» **What this task involves**: Copy everything in the items word for word, from the line containing "传统处理按行存储数据的工具是范例 2-2 是一个程序脚本，用于计算每年的最高气温。" down to the end of the items.

Source records:

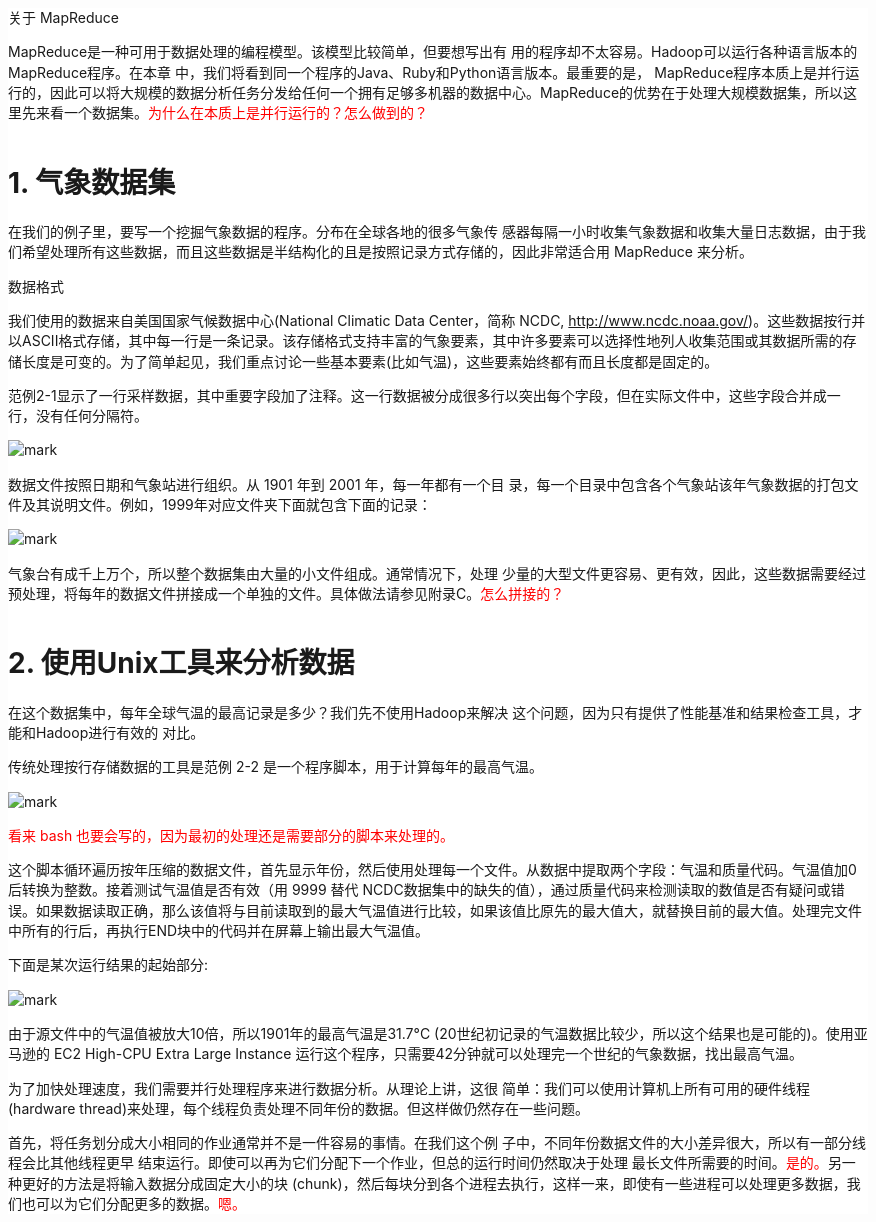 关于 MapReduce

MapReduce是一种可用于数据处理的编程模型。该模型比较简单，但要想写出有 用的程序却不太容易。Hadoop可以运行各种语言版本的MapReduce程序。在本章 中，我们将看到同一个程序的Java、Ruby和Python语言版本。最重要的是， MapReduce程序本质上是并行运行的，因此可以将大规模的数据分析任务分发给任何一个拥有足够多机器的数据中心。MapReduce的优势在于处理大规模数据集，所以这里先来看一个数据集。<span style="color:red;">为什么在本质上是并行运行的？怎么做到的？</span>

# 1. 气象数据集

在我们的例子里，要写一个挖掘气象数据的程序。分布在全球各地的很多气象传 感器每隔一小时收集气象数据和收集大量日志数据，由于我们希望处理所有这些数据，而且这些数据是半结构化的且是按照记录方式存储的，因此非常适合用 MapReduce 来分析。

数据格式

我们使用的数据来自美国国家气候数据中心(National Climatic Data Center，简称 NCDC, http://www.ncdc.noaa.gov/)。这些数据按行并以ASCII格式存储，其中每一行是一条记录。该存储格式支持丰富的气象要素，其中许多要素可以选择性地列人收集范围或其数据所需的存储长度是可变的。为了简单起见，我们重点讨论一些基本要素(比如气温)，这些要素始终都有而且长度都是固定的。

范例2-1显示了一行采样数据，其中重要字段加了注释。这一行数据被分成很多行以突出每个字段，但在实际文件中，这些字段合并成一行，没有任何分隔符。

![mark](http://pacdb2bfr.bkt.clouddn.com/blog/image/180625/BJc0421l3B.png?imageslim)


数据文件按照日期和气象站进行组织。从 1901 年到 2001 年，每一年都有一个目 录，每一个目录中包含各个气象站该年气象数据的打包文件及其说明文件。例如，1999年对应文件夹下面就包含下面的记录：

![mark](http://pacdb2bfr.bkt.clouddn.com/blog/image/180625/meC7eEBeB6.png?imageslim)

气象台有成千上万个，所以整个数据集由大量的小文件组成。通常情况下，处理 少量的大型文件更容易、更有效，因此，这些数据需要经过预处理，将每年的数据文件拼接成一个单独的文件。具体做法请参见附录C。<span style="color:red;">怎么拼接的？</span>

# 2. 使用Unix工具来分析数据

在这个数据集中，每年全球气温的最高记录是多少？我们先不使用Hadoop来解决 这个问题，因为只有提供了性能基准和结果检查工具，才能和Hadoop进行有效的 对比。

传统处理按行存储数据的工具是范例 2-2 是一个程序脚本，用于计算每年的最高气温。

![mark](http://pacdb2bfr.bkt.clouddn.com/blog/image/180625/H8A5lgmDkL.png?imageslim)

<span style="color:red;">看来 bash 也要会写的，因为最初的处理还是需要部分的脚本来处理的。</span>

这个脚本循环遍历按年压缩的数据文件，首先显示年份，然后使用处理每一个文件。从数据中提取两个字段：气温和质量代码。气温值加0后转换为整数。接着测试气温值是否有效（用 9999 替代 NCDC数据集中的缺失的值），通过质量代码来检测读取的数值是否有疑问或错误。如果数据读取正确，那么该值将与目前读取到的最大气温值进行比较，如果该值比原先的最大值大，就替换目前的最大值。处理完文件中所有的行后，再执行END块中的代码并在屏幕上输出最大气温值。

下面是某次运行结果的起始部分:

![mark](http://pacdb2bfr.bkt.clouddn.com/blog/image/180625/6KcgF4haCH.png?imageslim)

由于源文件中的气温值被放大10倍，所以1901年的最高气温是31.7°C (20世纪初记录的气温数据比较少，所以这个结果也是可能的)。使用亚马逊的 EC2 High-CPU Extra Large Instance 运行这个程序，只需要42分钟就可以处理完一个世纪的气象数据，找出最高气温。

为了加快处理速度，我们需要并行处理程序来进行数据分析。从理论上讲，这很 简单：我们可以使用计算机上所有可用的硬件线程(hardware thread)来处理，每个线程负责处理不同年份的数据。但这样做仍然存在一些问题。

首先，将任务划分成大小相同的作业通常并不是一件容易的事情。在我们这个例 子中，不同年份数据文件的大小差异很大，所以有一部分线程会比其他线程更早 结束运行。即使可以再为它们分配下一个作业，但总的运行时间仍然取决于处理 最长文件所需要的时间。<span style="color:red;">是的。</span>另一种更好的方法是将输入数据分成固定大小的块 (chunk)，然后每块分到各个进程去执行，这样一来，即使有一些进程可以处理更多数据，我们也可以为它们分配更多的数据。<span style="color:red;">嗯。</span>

» **Task answer**:
传统处理按行存储数据的工具是范例 2-2 是一个程序脚本，用于计算每年的最高气温。

![mark](http://pacdb2bfr.bkt.clouddn.com/blog/image/180625/H8A5lgmDkL.png?imageslim)

<span style="color:red;">看来 bash 也要会写的，因为最初的处理还是需要部分的脚本来处理的。</span>

这个脚本循环遍历按年压缩的数据文件，首先显示年份，然后使用处理每一个文件。从数据中提取两个字段：气温和质量代码。气温值加0后转换为整数。接着测试气温值是否有效（用 9999 替代 NCDC数据集中的缺失的值），通过质量代码来检测读取的数值是否有疑问或错误。如果数据读取正确，那么该值将与目前读取到的最大气温值进行比较，如果该值比原先的最大值大，就替换目前的最大值。处理完文件中所有的行后，再执行END块中的代码并在屏幕上输出最大气温值。

下面是某次运行结果的起始部分:

![mark](http://pacdb2bfr.bkt.clouddn.com/blog/image/180625/6KcgF4haCH.png?imageslim)

由于源文件中的气温值被放大10倍，所以1901年的最高气温是31.7°C (20世纪初记录的气温数据比较少，所以这个结果也是可能的)。使用亚马逊的 EC2 High-CPU Extra Large Instance 运行这个程序，只需要42分钟就可以处理完一个世纪的气象数据，找出最高气温。

为了加快处理速度，我们需要并行处理程序来进行数据分析。从理论上讲，这很 简单：我们可以使用计算机上所有可用的硬件线程(hardware thread)来处理，每个线程负责处理不同年份的数据。但这样做仍然存在一些问题。

首先，将任务划分成大小相同的作业通常并不是一件容易的事情。在我们这个例 子中，不同年份数据文件的大小差异很大，所以有一部分线程会比其他线程更早 结束运行。即使可以再为它们分配下一个作业，但总的运行时间仍然取决于处理 最长文件所需要的时间。<span style="color:red;">是的。</span>另一种更好的方法是将输入数据分成固定大小的块 (chunk)，然后每块分到各个进程去执行，这样一来，即使有一些进程可以处理更多数据，我们也可以为它们分配更多的数据。<span style="color:red;">嗯。</span>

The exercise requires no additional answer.